So now, what to do with the phone number I got at the bar last night?

5 comments:

gyra said...

well-written, among other things.

i saw once--i think we've talked about this before--someone asking what one question they should ask of a stranger to learn something important about them. the only suggestion i remember was where are you from, and how do you feel about it?

which...well, yeah.

it was startling to see, yankee week, how at home you were; it was clear that it wasn't just because you were comfortable at L's house; it was something about the place in a larger sense. and in different ways, in nola and at the farmhouse. somehow you got parts of other places in you.
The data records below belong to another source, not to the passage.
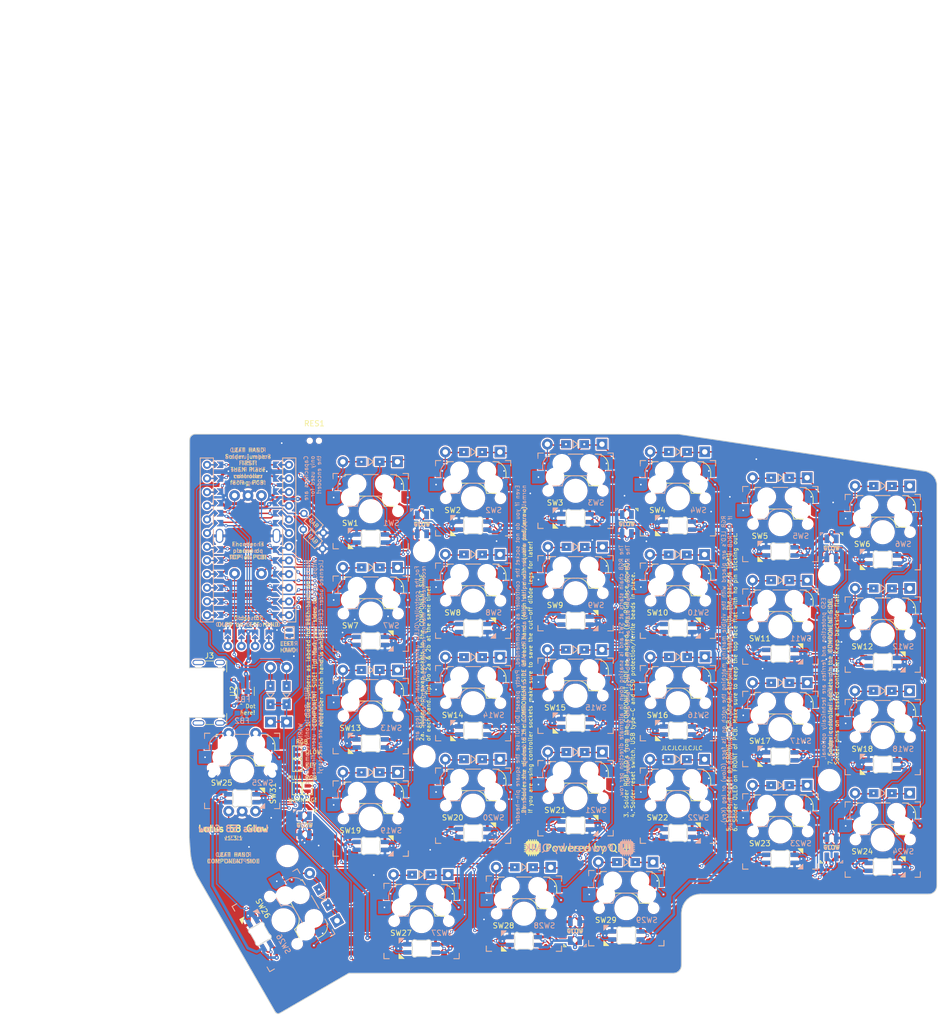
<source format=kicad_pcb>
(kicad_pcb (version 20221018) (generator pcbnew)

  (general
    (thickness 1.6)
  )

  (paper "A4")
  (title_block
    (title "Lotus 58 Glow")
    (date "2023-07-26")
    (rev "v1.3.1")
    (company "Markus Knutsson <markus.knutsson@tweety.se>")
    (comment 1 "https://github.com/TweetyDaBird")
    (comment 2 "Licensed under CERN-OHL-S v2 or any superseding version")
  )

  (layers
    (0 "F.Cu" signal)
    (31 "B.Cu" signal)
    (32 "B.Adhes" user "B.Adhesive")
    (33 "F.Adhes" user "F.Adhesive")
    (34 "B.Paste" user)
    (35 "F.Paste" user)
    (36 "B.SilkS" user "B.Silkscreen")
    (37 "F.SilkS" user "F.Silkscreen")
    (38 "B.Mask" user)
    (39 "F.Mask" user)
    (40 "Dwgs.User" user "User.Drawings")
    (41 "Cmts.User" user "User.Comments")
    (42 "Eco1.User" user "User.Eco1")
    (43 "Eco2.User" user "User.Eco2")
    (44 "Edge.Cuts" user)
    (45 "Margin" user)
    (46 "B.CrtYd" user "B.Courtyard")
    (47 "F.CrtYd" user "F.Courtyard")
    (48 "B.Fab" user)
    (49 "F.Fab" user)
  )

  (setup
    (stackup
      (layer "F.SilkS" (type "Top Silk Screen") (color "White"))
      (layer "F.Paste" (type "Top Solder Paste"))
      (layer "F.Mask" (type "Top Solder Mask") (color "Purple") (thickness 0.01))
      (layer "F.Cu" (type "copper") (thickness 0.035))
      (layer "dielectric 1" (type "core") (color "FR4 natural") (thickness 1.51) (material "FR4") (epsilon_r 4.5) (loss_tangent 0.02))
      (layer "B.Cu" (type "copper") (thickness 0.035))
      (layer "B.Mask" (type "Bottom Solder Mask") (color "Purple") (thickness 0.01))
      (layer "B.Paste" (type "Bottom Solder Paste"))
      (layer "B.SilkS" (type "Bottom Silk Screen") (color "White"))
      (copper_finish "None")
      (dielectric_constraints no)
    )
    (pad_to_mask_clearance 0)
    (aux_axis_origin 76.0603 36.6903)
    (pcbplotparams
      (layerselection 0x00010f0_ffffffff)
      (plot_on_all_layers_selection 0x0000000_00000000)
      (disableapertmacros false)
      (usegerberextensions true)
      (usegerberattributes true)
      (usegerberadvancedattributes false)
      (creategerberjobfile false)
      (dashed_line_dash_ratio 12.000000)
      (dashed_line_gap_ratio 3.000000)
      (svgprecision 6)
      (plotframeref false)
      (viasonmask false)
      (mode 1)
      (useauxorigin false)
      (hpglpennumber 1)
      (hpglpenspeed 20)
      (hpglpendiameter 15.000000)
      (dxfpolygonmode true)
      (dxfimperialunits true)
      (dxfusepcbnewfont true)
      (psnegative false)
      (psa4output false)
      (plotreference true)
      (plotvalue false)
      (plotinvisibletext false)
      (sketchpadsonfab false)
      (subtractmaskfromsilk true)
      (outputformat 1)
      (mirror false)
      (drillshape 0)
      (scaleselection 1)
      (outputdirectory "Gerber/")
    )
  )

  (net 0 "")
  (net 1 "Net-(D1-A)")
  (net 2 "row4")
  (net 3 "Net-(D2-A)")
  (net 4 "Net-(D3-A)")
  (net 5 "row0")
  (net 6 "Net-(D4-A)")
  (net 7 "row1")
  (net 8 "Net-(D5-A)")
  (net 9 "row2")
  (net 10 "Net-(D6-A)")
  (net 11 "row3")
  (net 12 "Net-(D7-A)")
  (net 13 "Net-(D8-A)")
  (net 14 "Net-(D9-A)")
  (net 15 "Net-(D10-A)")
  (net 16 "Net-(D11-A)")
  (net 17 "Net-(D12-A)")
  (net 18 "Net-(D13-A)")
  (net 19 "Net-(D14-A)")
  (net 20 "Net-(D15-A)")
  (net 21 "Net-(D16-A)")
  (net 22 "Net-(D17-A)")
  (net 23 "Net-(D18-A)")
  (net 24 "Net-(D19-A)")
  (net 25 "Net-(D20-A)")
  (net 26 "Net-(D21-A)")
  (net 27 "Net-(D22-A)")
  (net 28 "Net-(D23-A)")
  (net 29 "Net-(D24-A)")
  (net 30 "Net-(D26-A)")
  (net 31 "Net-(D27-A)")
  (net 32 "Net-(D28-A)")
  (net 33 "VCC")
  (net 34 "GND")
  (net 35 "col0")
  (net 36 "col1")
  (net 37 "col2")
  (net 38 "col3")
  (net 39 "col4")
  (net 40 "col5")
  (net 41 "SDA")
  (net 42 "LED")
  (net 43 "SCL")
  (net 44 "RESET")
  (net 45 "Net-(D29-A)")
  (net 46 "DATA")
  (net 47 "Net-(D30-A)")
  (net 48 "Hand")
  (net 49 "Alt")
  (net 50 "unconnected-(J3-CC1-PadA5)")
  (net 51 "unconnected-(J3-D+-PadA6)")
  (net 52 "unconnected-(J3-D--PadA7)")
  (net 53 "unconnected-(J3-CC2-PadB5)")
  (net 54 "unconnected-(J3-D+-PadB6)")
  (net 55 "unconnected-(J3-D--PadB7)")
  (net 56 "Net-(LED1-DOUT)")
  (net 57 "Net-(LED2-DOUT)")
  (net 58 "Net-(LED3-DOUT)")
  (net 59 "Net-(LED4-DOUT)")
  (net 60 "Net-(LED5-DOUT)")
  (net 61 "Net-(LED12-DIN)")
  (net 62 "Net-(LED13-DIN)")
  (net 63 "Net-(LED7-DIN)")
  (net 64 "Net-(LED8-DIN)")
  (net 65 "Net-(LED10-DOUT)")
  (net 66 "Net-(LED10-DIN)")
  (net 67 "Net-(LED11-DIN)")
  (net 68 "Net-(LED13-DOUT)")
  (net 69 "Net-(LED14-DOUT)")
  (net 70 "Net-(LED15-DOUT)")
  (net 71 "Net-(LED16-DOUT)")
  (net 72 "Net-(LED17-DOUT)")
  (net 73 "Net-(LED18-DOUT)")
  (net 74 "Net-(LED19-DOUT)")
  (net 75 "Net-(LED19-DIN)")
  (net 76 "Net-(LED20-DIN)")
  (net 77 "Net-(LED21-DIN)")
  (net 78 "RGB_KEY")
  (net 79 "RGB_GLOW")
  (net 80 "RGB_LINK")
  (net 81 "Net-(LED22-DIN)")
  (net 82 "Net-(LED23-DIN)")
  (net 83 "Net-(LED25-DOUT)")
  (net 84 "EncB")
  (net 85 "EncA")
  (net 86 "Net-(LED26-DOUT)")
  (net 87 "Net-(LED27-DOUT)")
  (net 88 "Net-(LED28-DOUT)")
  (net 89 "Net-(LED30-DOUT)")
  (net 90 "Net-(LED31-DOUT)")
  (net 91 "Net-(LED32-DOUT)")
  (net 92 "Net-(LED33-DOUT)")
  (net 93 "Net-(LED34-DOUT)")
  (net 94 "unconnected-(LED35-DOUT-Pad1)")
  (net 95 "unconnected-(U2-IO2-Pad3)")
  (net 96 "unconnected-(U2-IO3-Pad4)")
  (net 97 "Net-(J3-SHIELD)")
  (net 98 "/VCC_LINK")
  (net 99 "unconnected-(J3-SBU2-PadB8)")
  (net 100 "Battery")
  (net 101 "unconnected-(U1-0-PadA)")
  (net 102 "unconnected-(U1-0-PadB)")
  (net 103 "unconnected-(U1-0-PadC)")
  (net 104 "unconnected-(U1-0-PadD)")
  (net 105 "unconnected-(U1-0-PadE)")
  (net 106 "unconnected-(U1-0-PadF)")
  (net 107 "unconnected-(U1-0-PadG)")
  (net 108 "unconnected-(U1-0-PadH)")
  (net 109 "unconnected-(U1-0-PadI)")
  (net 110 "unconnected-(U1-0-PadK)")
  (net 111 "unconnected-(U1-0-PadL)")
  (net 112 "unconnected-(U1-0-PadM)")
  (net 113 "unconnected-(U1-0-PadN)")
  (net 114 "unconnected-(U1-0-PadO)")
  (net 115 "unconnected-(U1-0-PadP)")
  (net 116 "unconnected-(U1-0-PadR)")
  (net 117 "unconnected-(U1-0-PadS)")
  (net 118 "unconnected-(U1-0-PadT)")
  (net 119 "unconnected-(P1-0-PadA)")
  (net 120 "unconnected-(P1-0-PadB)")
  (net 121 "unconnected-(P1-0-PadC)")
  (net 122 "unconnected-(P1-0-PadD)")
  (net 123 "unconnected-(U1-0-PadJ)")
  (net 124 "unconnected-(U1-0-PadQ)")
  (net 125 "unconnected-(U1-0-PadU)")
  (net 126 "unconnected-(U1-0-PadV)")
  (net 127 "unconnected-(U1-0-PadX)")
  (net 128 "unconnected-(U1-0-PadY)")

  (footprint "Keyboard Common:Spacer PCB hole" (layer "F.Cu") (at 124.32538 57.40908))

  (footprint "Keyboard Common:Spacer PCB hole" (layer "F.Cu") (at 199.7 61.8))

  (footprint "Keyboard Common:Spacer PCB hole" (layer "F.Cu") (at 124.3965 95.5675))

  (footprint "Keyboard Common:Spacer PCB hole" (layer "F.Cu") (at 199.7 100))

  (footprint "Keyboard Common:Spacer PCB hole" (layer "F.Cu") (at 98.8949 114.1095 90))

  (footprint "Keyboard Switches:SW_MX_HotSwap_Reversible" (layer "F.Cu") (at 133.45 47.6))

  (footprint "Keyboard Switches:SW_MX_HotSwap_Reversible" (layer "F.Cu") (at 152.5 46.21))

  (footprint "Keyboard Switches:SW_MX_HotSwap_Reversible" (layer "F.Cu") (at 171.55 47.6))

  (footprint "Keyboard Switches:SW_MX_HotSwap_Reversible" (layer "F.Cu") (at 209.65 53.9))

  (footprint "Keyboard Switches:SW_MX_HotSwap_Reversible" (layer "F.Cu") (at 114.4 69.05))

  (footprint "Keyboard Switches:SW_MX_HotSwap_Reversible" (layer "F.Cu") (at 152.5 65.26))

  (footprint "Keyboard Switches:SW_MX_HotSwap_Reversible" (layer "F.Cu") (at 171.55 66.65))

  (footprint "Keyboard Switches:SW_MX_HotSwap_Reversible" (layer "F.Cu") (at 190.6 71.45))

  (footprint "Keyboard Switches:SW_MX_HotSwap_Reversible" (layer "F.Cu") (at 209.65 72.95))

  (footprint "Keyboard Switches:SW_MX_HotSwap_Reversible" (layer "F.Cu") (at 114.4 88.1))

  (footprint "Keyboard Switches:SW_MX_HotSwap_Reversible" (layer "F.Cu") (at 133.45 85.7))

  (footprint "Keyboard Switches:SW_MX_HotSwap_Reversible" (layer "F.Cu") (at 152.5 84.31))

  (footprint "Keyboard Switches:SW_MX_HotSwap_Reversible" (layer "F.Cu") (at 190.6 90.5))

  (footprint "Keyboard Switches:SW_MX_HotSwap_Reversible" (layer "F.Cu")
    (tstamp 00000000-0000-0000-0000-00005d2e3aa7)
    (at 209.65 92)
    (descr "MX-style keyswitch with reversible Kailh socket mount")
    (tags "MX,cherry,gateron,kailh,pg1511,socket")
    (property "Sheetfile" "Lotus58_Glow_130.kicad_sch")
    (property "Sheetname" "")
    (property "ki_description" "Push button switch, generic, two pins")
    (property "ki_keywords" "switch normally-open pushbutton push-button")
    (path "/00000000-0000-0000-0000-00005b725398")
    (attr smd)
    (fp_text reference "SW18" (at -0.127 8.382) (layer "F.SilkS") hide
        (effects (font (size 1 1) (thickness 0.15)))
      (tstamp 32a10dd0-c0ad-4e8f-967c-cd23585a393f)
    )
    (fp_text value "Kailh hotswap MX socket" (at 0.0254 -8.255) (layer "F.Fab") hide
        (effects (font (size 1 1) (thickness 0.15)))
      (tstamp ecb8ee78-d19e-4096-8b0b-b54045be08f4)
    )
    (fp_text user "${REFERENCE}" (at 3.81 2.225) (layer "B.SilkS")
        (effects (font (size 1 1) (thickness 0.15)) (justify mirror))
      (tstamp 05533d2a-aea3-492f-8a16-388595adff42)
    )
    (fp_text user "${REFERENCE}" (at -3.81 2.225) (layer "F.SilkS")
        (effects (font (size 1 1) (thickness 0.15)))
      (tstamp 84afbf56-763b-4b27-adc8-47793413692d)
    )
    (fp_text user "${VALUE}" (at 0 -8.255 180) (layer "B.Fab") hide
        (effects (font (size 1 1) (thickness 0.15)) (justify mirror))
      (tstamp ff786cd6-ddae-44cd-95b7-ae61c40d36fc)
    )
    (fp_line (start -7 -7) (end -6 -7)
      (stroke (width 0.15) (type solid)) (layer "B.SilkS") (tstamp f3903084-d0bb-417b-8623-e6230f94a2e4))
    (fp_line (start -7 -6) (end -7 -7)
      (stroke (width 0.15) (type solid)) (layer "B.SilkS") (tstamp a98e734b-133d-4253-ad51-9e1905a30c89))
    (fp_line (start -7 7) (end -7 6)
      (stroke (width 0.15) (type solid)) (layer "B.SilkS") (tstamp 256e9050-3e5c-46a0-936f-30642952537b))
    (fp_line (start -6.1 -4.674) (end -6.1 -3.954)
      (stroke (width 0.15) (type solid)) (layer "B.SilkS") (tstamp b0b1dcd1-098e-466a-a717-776f3365fa2e))
    (fp_line (start -6 7) (end -7 7)
      (stroke (width 0.15) (type solid)) (layer "B.SilkS") (tstamp 6f8a3ccf-3932-423a-8b82-ac9a3f830c75))
    (fp_line (start -4.27 -0.920001) (end -2.484999 -0.920001)
      (stroke (width 0.15) (type solid)) (layer "B.SilkS") (tstamp 2fe76829-2880-4366-8e0f-b324bded0489))
    (fp_line (start -3.97 -6.804) (end -3.67 -6.804)
      (stroke (width 0.15) (type solid)) (layer "B.SilkS") (tstamp 7d0f0c45-974b-4206-8ec5-20a53eca9c75))
    (fp_line (start 1.39 -6.804) (end -1.36 -6.804)
      (stroke (width 0.15) (type solid)) (layer "B.SilkS") (tstamp d6662105-7fbb-4999-bc47-b7675694c102))
    (fp_line (start 2.175 -2.8) (end -0.25 -2.804)
      (stroke (width 0.15) (type solid)) (layer "B.SilkS") (tstamp 36117eb5-a40a-413d-a4da-9309b91bfb25))
    (fp_line (start 3.67 -6.804) (end 4.8 -6.804)
      (stroke (width 0.15) (type solid)) (layer "B.SilkS") (tstamp f8d1d357-3544-42d6-95da-2a1fe6942586))
    (fp_line (start 4.8 -6.4) (end 4.8 -6.804)
      (stroke (width 0.15) (type solid)) (layer "B.SilkS") (tstamp 58ad87ca-63b4-4b88-9c1f-f1215390b6e9))
    (fp_line (start 6 -7) (end 7 -7)
      (stroke (width 0.15) (type solid)) (layer "B.SilkS") (tstamp a494504e-b78e-46ec-af04-51308c4f590a))
    (fp_line (start 7 -7) (end 7 -6.375)
      (stroke (width 0.15) (type solid)) (layer "B.SilkS") (tstamp 2a892af2-1220-42c4-b8af-ebd9d5518a26))
    (fp_line (start 7 6) (end 7 7)
      (stroke (width 0.15) (type solid)) (layer "B.SilkS") (tstamp 5dc74512-e92b-455f-8f39-f6bd33c18c1c))
    (fp_line (start 7 7) (end 6 7)
      (stroke (width 0.15) (type solid)) (layer "B.SilkS") (tstamp c7baedac-9a18-44df-a95c-ed0d8416d3e9))
    (fp_arc (start -6.1 -4.674) (mid -5.476137 -6.180137) (end -3.97 -6.804)
      (stroke (width 0.15) (type solid)) (layer "B.SilkS") (tstamp 34a99728-70ff-41f8-bb18-36b52a283755))
    (fp_arc (start -2.484999 -0.920001) (mid -1.74436 -2.328062) (end -0.225 -2.8)
      (stroke (width 0.15) (type solid)) (layer "B.SilkS") (tstamp 2d0ab05e-e09c-49c9-9b08-2d710d08d402))
    (fp_line (start -7 -7) (end -6 -7)
      (stroke (width 0.15) (type solid)) (layer "F.SilkS") (tstamp 991a208d-ffc4-4260-b780-b77767c35f1a))
    (fp_line (start -7 -6.4) (end -7 -7)
      (stroke (width 0.15) (type solid)) (layer "F.SilkS") (tstamp 06e70005-17e8-4184-a888-123884428dd5))
    (fp_line (start -7 7) (end -7 6)
      (stroke (width 0.15) (type solid)) (layer "F.SilkS") (tstamp 8cc51e62-ea0b-40e3-a93f-6050ae5e8664))
    (fp_line (start -6 7) (end -7 7)
      (stroke (width 0.15) (type solid)) (layer "F.SilkS") (tstamp ff36de46-3677-4030-afcf-00d698f24a6b))
    (fp_line (start -4.8 -6.45) (end -4.8 -6.804)
      (stroke (width 0.15) (type solid)) (layer "F.SilkS") (tstamp a0bf2fcd-bd5d-42ba-9c33-97418fa72cb2))
    (fp_line (start -3.67 -6.804) (end -4.8 -6.804)
      (stroke (width 0.15) (type solid)) (layer "F.SilkS") (tstamp b763cfca-aae6-4437-89d7-dcadc5f25fdf))
    (fp_line (start -2.125 -2.8) (end 0.225 -2.8)
      (stroke (width 0.15) (type solid)) (layer "F.SilkS") (tstamp c2a0cd44-b5a4-4457-80f8-de54a566405e))
    (fp_line (start -1.36 -6.804) (end 1.39 -6.804)
      (stroke (width 0.15) (type solid)) (layer "F.SilkS") (tstamp 62c9b22f-c3ad-4227-a5e7-dbb776510cfe))
    (fp_line (start 3.97 -6.804) (end 3.67 -6.804)
      (stroke (width 0.15) (type solid)) (layer "F.SilkS") (tstamp 886e5a62-d7
... [3772703 chars truncated]
</source>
i don't know how that happens. the first time i took the bus up to jersey from va--suddenly looked out the window and there were the meadowlands and radio towers and container ports, and that immediately felt like home. rural north florida, same thing. which is something i still don't have in new york at all, or even new haven.

this nurse business needs more detail.

gyra said...

also, before it falls off the front page and i forget about it: conclusions aside, curious about your thoughts on "not about love." 'cause my opinions are sitting there all alone.

Anonymous said...

of possible intellectual (not emotional) interest to you:
"The Trouble with Wilderness; or, Getting Back to the Wrong Nature" by William Cronon. I can email you a pdf if you'd like.

De.Corday said...

Please do send me a PDF, that would be great.